Hybrid Dirichlet processes for functional data
Seminar Room 1, Newton Institute
I discuss Bayesian modeling of random effects and clustering in functional data; examples include functional regression and spatial data with individual heterogeneity. In the recent years there has been an enormous growth of interest in statistical applications of Bayesian nonparametric procedures for modeling heterogeneity and clustering structures in the data. Indeed, the Dirichlet process, and more generally species sampling priors, have revealed extremely fruitful for modeling the clustering allocation or the appearance of new clusters, or species, in samples from a population of (potentially infinite) species. Each individual is allocated in one of the observed species or in a new one according to a probability law which is implicit in the choice of the prior (e.g., by the well known Polya urn scheme for the Dirichlet process). However, for functional data this implies that a new species is envisaged even if the curve differs from the previously observed ones only for some coordinates. This often produces as many species as the sample size, thus defying the clustering purposes of the model. Instead, a more effective description of the data could be obtained by allowing hybrid species, where portions of the curves may belong to different species. This can model local mutations of the curves from one species to a new one. In other words, the Dirichlet process implies a probability law on global random partitions, while for multivariate or functional data new notions of dependent local partitions arise.
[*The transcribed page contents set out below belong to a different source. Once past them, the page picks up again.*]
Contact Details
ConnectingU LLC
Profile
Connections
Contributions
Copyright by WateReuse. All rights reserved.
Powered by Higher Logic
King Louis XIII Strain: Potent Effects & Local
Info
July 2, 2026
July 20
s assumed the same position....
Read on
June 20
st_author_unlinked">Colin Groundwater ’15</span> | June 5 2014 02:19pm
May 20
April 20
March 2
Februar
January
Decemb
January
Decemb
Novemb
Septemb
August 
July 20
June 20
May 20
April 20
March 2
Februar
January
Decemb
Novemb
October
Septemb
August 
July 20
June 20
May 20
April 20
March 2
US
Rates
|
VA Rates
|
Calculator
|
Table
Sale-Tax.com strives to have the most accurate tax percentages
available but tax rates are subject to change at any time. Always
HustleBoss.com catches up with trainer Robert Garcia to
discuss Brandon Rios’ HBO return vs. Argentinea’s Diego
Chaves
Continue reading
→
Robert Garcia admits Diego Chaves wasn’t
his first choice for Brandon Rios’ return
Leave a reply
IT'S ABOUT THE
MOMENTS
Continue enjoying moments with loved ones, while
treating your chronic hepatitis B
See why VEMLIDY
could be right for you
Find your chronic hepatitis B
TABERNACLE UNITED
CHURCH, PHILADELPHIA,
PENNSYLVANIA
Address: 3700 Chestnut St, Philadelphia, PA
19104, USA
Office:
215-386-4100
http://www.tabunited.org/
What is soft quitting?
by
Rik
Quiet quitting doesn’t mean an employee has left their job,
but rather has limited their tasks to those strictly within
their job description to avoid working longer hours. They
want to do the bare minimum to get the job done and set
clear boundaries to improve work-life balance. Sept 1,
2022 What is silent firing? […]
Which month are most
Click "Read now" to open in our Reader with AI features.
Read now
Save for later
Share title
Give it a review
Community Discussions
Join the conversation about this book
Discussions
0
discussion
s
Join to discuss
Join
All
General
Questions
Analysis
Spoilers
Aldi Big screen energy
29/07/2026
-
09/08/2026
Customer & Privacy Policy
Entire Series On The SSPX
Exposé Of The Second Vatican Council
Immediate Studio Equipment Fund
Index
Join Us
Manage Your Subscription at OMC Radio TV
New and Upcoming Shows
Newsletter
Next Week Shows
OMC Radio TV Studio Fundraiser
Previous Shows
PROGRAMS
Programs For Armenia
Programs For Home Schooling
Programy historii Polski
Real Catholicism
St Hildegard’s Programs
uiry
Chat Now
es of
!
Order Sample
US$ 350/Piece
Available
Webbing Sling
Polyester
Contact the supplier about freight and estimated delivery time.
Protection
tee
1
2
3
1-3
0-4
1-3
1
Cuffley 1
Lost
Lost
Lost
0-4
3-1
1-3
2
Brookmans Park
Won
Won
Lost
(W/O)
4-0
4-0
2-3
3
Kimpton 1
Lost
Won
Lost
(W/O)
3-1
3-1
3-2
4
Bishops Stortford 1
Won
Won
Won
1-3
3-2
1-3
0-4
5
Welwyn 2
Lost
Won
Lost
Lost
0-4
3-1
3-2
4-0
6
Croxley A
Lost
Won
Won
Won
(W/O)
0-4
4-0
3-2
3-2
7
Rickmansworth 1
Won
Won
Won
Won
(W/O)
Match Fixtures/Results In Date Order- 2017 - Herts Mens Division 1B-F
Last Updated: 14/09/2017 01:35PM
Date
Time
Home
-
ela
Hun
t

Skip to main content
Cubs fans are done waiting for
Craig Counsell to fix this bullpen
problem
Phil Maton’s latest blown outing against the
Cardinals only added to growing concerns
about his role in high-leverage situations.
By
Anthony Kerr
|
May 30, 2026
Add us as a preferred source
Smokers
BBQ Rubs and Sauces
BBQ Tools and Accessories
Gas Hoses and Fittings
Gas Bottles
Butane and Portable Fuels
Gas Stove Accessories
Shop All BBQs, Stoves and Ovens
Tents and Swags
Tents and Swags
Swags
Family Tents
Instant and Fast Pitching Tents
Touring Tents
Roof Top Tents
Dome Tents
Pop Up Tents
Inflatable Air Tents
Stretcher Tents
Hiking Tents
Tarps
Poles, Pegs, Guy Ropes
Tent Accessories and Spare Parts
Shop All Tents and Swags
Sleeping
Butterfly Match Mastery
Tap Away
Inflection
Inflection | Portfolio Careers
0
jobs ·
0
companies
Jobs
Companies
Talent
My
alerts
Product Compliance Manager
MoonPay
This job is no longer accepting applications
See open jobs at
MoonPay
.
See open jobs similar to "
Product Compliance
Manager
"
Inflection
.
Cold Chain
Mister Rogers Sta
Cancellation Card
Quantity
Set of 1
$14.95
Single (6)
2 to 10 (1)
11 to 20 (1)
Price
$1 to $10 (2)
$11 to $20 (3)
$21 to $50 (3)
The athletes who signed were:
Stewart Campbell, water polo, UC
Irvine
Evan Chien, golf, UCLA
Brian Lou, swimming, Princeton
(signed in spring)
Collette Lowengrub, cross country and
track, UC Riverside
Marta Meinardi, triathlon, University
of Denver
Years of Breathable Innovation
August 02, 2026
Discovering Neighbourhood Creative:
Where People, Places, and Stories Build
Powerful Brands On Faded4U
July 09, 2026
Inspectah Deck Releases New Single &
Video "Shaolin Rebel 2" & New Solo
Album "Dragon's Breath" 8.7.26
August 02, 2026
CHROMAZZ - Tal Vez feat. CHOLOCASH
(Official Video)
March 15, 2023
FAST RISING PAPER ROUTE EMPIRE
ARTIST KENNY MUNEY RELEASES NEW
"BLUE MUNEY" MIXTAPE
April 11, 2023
In my talk, I will first consider (finite or infinite) mixture models of Gaussian processes where the mixing distribution is a (finite-dimensional) functional Dirichlet process. However, functional Dirichlet processes imply a global effect for the mixing variables that induce the clustering, while, for functional data, local random effects along the curve are often more sensitive. Thus, we propose a generalized family of species sampling priors well suited for modeling hybrid species and local random partitions. This class of priors is appealing in that it provides a general and directly interpretable Bayesian mixture model for functional data, including as special cases models with global or local effects proposed very recently in the literature. Theoretical properties of the proposed priors will be developed, including a weak limit result for the finite-dimensional case. Applications to simulated data and image classification will illustrate the procedure.